The Tehran Peace Museum, which conveys the damage wrought by the atomic bombings and poison gas attacks, has been selected as the “best museum” in Iran by the International Council of Museums, an NGO headquartered in France. The museum, which transmits anti-nuclear and peace messages from the capital of a nation suspected of seeking to develop nuclear weapons, has built its reputation through grassroots exchanges between the institution and the people of Hiroshima.

Located in a park in Tehran, the museum is operated by the Society for Chemical Weapons Victims Support (SCWVS), an NGO based in Iran. Roughly 500 square meters in size, the museum holds such materials as photo posters created by the Hiroshima Peace Culture Foundation, based in Hiroshima, and documents which describe the damage caused by poison gas during the Iran-Iraq War.

Iranian members of the International Council of Museums decided to honor the Tehran Peace Museum in May. Behind this decision are such efforts by the museum as providing opportunities to hear personal accounts from poison gas sufferers, an activity modeled after survivors’ testimonies in Hiroshima, and organizing gatherings for disarmament.

MOCT, an NPO located in Higashi Ward, Hiroshima, launched exchange efforts with SCWVS in 2004. Nearly each year since then, poison gas sufferers have visited Hiroshima to attend the Peace Memorial Ceremony in August.

It was these visits to Hiroshima by poison gas sufferers that sparked the desire to leave a legacy of their experiences through the establishment of a peace museum.
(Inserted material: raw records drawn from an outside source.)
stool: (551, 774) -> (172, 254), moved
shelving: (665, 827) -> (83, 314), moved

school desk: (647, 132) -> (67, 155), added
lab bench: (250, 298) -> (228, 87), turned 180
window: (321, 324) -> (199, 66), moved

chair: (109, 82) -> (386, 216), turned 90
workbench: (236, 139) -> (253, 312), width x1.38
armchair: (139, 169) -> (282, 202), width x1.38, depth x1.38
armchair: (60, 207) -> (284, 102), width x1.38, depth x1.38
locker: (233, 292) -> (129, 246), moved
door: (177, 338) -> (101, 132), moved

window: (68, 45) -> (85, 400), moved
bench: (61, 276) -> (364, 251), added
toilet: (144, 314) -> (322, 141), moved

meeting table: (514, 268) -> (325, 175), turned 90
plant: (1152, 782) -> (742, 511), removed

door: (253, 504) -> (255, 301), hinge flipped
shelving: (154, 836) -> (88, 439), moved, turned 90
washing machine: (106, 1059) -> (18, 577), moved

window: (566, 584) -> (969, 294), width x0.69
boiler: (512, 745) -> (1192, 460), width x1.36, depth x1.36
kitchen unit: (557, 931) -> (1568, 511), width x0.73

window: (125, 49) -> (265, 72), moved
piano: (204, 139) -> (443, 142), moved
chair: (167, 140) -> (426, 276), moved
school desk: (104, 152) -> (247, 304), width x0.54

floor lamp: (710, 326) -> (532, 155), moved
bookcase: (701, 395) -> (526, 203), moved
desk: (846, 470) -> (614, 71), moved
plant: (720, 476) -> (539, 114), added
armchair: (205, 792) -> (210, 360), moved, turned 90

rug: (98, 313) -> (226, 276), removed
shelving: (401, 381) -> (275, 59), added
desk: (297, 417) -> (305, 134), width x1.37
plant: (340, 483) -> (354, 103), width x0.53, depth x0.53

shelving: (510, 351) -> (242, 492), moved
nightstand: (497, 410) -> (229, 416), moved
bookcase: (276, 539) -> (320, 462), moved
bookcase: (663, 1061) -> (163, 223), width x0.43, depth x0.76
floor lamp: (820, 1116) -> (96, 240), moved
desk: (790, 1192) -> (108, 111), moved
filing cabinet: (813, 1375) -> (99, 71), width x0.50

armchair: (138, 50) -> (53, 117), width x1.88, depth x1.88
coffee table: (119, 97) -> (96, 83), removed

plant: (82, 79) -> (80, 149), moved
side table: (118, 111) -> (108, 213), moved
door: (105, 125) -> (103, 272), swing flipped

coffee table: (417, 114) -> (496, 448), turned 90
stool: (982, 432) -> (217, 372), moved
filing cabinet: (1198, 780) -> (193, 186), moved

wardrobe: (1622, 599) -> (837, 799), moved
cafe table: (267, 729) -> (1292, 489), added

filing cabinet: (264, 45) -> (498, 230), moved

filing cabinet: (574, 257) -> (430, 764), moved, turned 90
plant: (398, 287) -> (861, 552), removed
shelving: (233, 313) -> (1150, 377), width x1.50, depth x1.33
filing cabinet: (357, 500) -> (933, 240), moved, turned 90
With the City of Tehran donating a building for this use, the museum opened in 2007. Most of the materials concerning the atomic bombing were given to the poison gas sufferers by Hiroshima Peace Memorial Museum and brought back to Iran. When the museum was renovated in 2011, it also held an A-bomb exhibition.

In mid-June, the United States concluded that poison gas has also been used in the civil war taking place in Syria. Shizuko Tsuya, 58, the president of MOCT, pledged further cooperation with the museum and said, “If the U.S. analysis is true, another tragedy has occurred. Both poison gas and the atomic bombing cause human beings to suffer for a long time. It is especially significant that the peace museum in Iran is appealing for the abolition of such inhumane weapons.”